In my previous post, It’s not a double dip. It’s just the continuation of the housing slide, I discussed how we are being led to believe that there is a double dip in the housing market, when it is actually a continuation that looks like a double dip. This was brought about largely because of the $8,000 tax credit Uncle Sam made available to help first time home buyers.
This made me think through what will become of those homeowners who thought this was a good deal for them. What does their home owning future look like for them. Was the “free money” incentive worth it or not? In light of the new reports showing that housing values dropped 1.3% in October, I thought I would follow this out to see where it went.
Everybody knows that if you bought a house in 2006 or 2007, the chances that you owe more on your house than it is worth is overwhelming. Back then, most buyers were doing 100% financing but even if you made a 20% down payment you are upside down.
But what if you or a friend or even your kids, took the $8K bait earlier this year and bought a house. Where would you be today?
Let’s say you bought your house in April of this year for $200,000 using an FHA loan because of the low down payment and easier qualifying requirements.
If the buyer put the FHA minimum 3.5% down, they would have had to come up with $7,000 for the down payment. That makes the base loan amount $193,000, but on an FHA loan, they would have had to pay an upfront fee of 1.5% which is added to the total loan. On a $200,000 FHA purchase the actual amount the borrower would owe on this house at closing is $195,895.

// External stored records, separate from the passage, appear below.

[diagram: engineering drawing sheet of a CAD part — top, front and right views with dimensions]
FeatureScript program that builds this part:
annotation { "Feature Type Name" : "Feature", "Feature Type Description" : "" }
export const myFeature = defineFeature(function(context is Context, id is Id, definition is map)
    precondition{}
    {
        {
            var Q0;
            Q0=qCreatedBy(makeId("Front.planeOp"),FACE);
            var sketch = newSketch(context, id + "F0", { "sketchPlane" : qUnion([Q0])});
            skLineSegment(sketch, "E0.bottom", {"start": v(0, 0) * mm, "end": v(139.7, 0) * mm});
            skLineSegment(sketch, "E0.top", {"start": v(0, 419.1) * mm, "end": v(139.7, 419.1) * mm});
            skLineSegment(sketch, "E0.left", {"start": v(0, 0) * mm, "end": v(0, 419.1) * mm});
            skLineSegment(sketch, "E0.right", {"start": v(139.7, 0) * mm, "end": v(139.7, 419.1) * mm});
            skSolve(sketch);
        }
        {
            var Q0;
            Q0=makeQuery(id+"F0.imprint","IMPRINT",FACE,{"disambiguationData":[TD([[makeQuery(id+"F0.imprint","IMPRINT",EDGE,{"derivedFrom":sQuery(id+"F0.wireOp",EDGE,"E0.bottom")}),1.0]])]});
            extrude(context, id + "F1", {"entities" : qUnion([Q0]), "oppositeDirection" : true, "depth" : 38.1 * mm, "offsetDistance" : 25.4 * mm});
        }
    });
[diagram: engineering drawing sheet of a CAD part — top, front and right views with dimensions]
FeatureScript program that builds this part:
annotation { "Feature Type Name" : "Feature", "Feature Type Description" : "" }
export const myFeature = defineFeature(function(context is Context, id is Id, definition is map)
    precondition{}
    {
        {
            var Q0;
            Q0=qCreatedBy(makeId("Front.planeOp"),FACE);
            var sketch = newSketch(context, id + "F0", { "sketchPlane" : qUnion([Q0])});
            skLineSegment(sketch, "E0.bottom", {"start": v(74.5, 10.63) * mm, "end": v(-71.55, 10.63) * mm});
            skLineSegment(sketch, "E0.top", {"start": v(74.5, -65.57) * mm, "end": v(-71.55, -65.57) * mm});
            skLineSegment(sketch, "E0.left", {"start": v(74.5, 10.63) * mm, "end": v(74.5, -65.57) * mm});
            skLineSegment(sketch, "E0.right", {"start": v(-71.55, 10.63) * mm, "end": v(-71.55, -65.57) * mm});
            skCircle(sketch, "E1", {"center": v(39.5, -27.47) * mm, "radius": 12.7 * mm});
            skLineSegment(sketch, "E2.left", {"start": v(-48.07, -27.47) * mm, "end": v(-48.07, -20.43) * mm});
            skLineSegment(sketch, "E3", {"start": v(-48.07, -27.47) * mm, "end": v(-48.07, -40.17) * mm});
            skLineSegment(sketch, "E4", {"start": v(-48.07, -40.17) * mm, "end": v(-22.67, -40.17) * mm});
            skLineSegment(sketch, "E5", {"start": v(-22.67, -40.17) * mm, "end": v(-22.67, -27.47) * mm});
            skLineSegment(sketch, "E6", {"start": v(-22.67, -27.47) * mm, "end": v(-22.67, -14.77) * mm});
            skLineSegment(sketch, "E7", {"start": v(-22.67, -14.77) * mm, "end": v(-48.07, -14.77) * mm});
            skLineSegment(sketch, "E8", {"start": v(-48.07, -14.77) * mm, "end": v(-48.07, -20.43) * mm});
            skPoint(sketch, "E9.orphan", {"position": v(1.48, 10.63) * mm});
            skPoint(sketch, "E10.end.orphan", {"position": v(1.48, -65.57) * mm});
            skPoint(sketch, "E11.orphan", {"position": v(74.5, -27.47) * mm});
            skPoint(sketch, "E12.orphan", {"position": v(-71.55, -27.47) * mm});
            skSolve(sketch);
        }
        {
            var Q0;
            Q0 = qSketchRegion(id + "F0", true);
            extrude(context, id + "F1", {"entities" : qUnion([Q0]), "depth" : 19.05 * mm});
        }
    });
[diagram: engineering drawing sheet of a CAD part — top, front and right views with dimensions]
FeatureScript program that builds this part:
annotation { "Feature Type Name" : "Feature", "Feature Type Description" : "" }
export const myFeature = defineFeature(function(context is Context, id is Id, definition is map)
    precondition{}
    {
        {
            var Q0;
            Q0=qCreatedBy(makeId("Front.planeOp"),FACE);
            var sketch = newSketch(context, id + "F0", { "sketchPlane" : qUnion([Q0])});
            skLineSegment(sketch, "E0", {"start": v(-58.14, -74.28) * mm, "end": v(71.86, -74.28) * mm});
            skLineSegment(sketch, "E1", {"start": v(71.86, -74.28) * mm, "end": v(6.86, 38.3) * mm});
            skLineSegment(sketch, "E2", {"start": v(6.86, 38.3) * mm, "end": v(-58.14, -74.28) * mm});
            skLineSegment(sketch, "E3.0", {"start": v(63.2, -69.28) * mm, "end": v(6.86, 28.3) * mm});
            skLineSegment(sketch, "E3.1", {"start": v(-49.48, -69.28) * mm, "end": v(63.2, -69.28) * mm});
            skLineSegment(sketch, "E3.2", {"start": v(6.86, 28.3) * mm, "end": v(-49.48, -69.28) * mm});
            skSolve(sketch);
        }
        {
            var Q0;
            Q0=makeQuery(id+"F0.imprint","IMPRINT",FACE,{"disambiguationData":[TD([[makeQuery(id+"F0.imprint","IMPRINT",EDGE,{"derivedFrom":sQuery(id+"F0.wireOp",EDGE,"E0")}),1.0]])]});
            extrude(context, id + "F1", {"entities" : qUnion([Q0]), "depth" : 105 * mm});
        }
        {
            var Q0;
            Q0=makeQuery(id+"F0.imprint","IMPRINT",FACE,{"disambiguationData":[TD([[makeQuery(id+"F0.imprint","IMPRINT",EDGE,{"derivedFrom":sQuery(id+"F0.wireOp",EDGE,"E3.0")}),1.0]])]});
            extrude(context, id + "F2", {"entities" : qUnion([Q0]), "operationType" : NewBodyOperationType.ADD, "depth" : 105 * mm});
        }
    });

The total house payment on this loan with estimated taxes and insurance and an interest rate at 5% would be about $1,350.00 per month. Based on the area and location, this same house would probably rent for $1,000 to $1,100 per month.
Current housing value figures show that house has already dropped in value by over 3%. That means that a buyer who closed on their new home in April, made their first payment in June was already upside down almost $2,000 by Christmas. Remember, they invested $7,000 and got $8,000 back in the tax credit. In real cash they are up $1,000 so far but on paper and into the future their outcome is much different.
We expect housing prices to drop another 20% or more with a continued fall until 2014. Based on our research, we believe this house will ultimately sell for $160,000 or less in 2014. We expect stagnant housing prices for 3 years after that and moderate growth of 2-5% per year for the next several years.
This means that this new homeowner who is already upside down in their home will be not be able to sell this house for what they owe on it until at least 2018. The costs to sell that house could extend this for an additional year or two.
This optimistic homeowner will have to keep and continue to pay for the property for at least 8 years just to break even. On top of that, they needed a big chunk of money upfront to buy the house, they are paying more than they could have to rent a similar property and they are responsible for the ongoing maintenance of the property.
I had to think this through because it goes against everything we have ever been taught about the American dream of home ownership. For many people who bought their first home, it may end up being a bad dream. Many of them will be joining the over 16 million american families that are underwater in their homes with no way out.
You need to understand the math when buying a home in today’s market. Just because you are buying a short sale or a foreclosure, doesn’t mean that you are getting that house for a bargain. Whatever you paid for your house becomes the comparable property that an appraiser is going to use for future sales. If three people get a steal of a deal in the same neighborhood at about the same time. That now becomes the actual value of all of the similar houses in that neighborhood.